What is required:
Locate the word "none" in the data below, then copy every line that holds it.
──────── Provided material
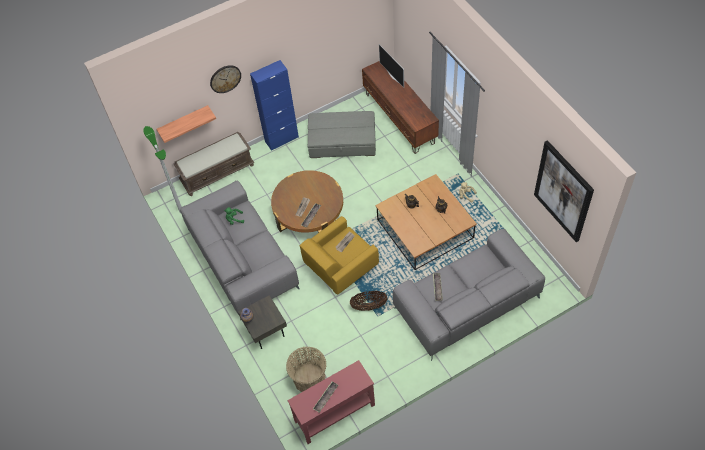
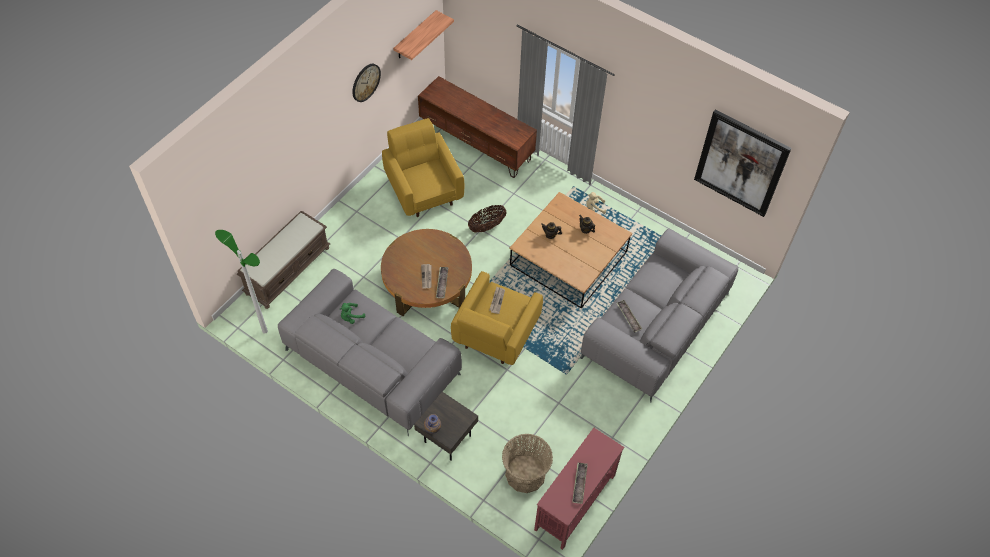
camera: 30 degrees left, 0 degrees up
shelf [157,105,216,143] -> shelf moved to [393,10,454,60]
wall clock [210,65,241,93] -> wall clock moved to [352,64,381,102]
blue cabinet [250,60,299,151] -> none
grey ottoman [307,111,376,158] -> yellow armchair [382,118,464,217]
basket [350,291,387,311] -> basket moved to [468,205,506,232]
television [379,44,404,88] -> none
────────────────
Answer to the exercise:
blue cabinet [250,60,299,151] -> none
television [379,44,404,88] -> none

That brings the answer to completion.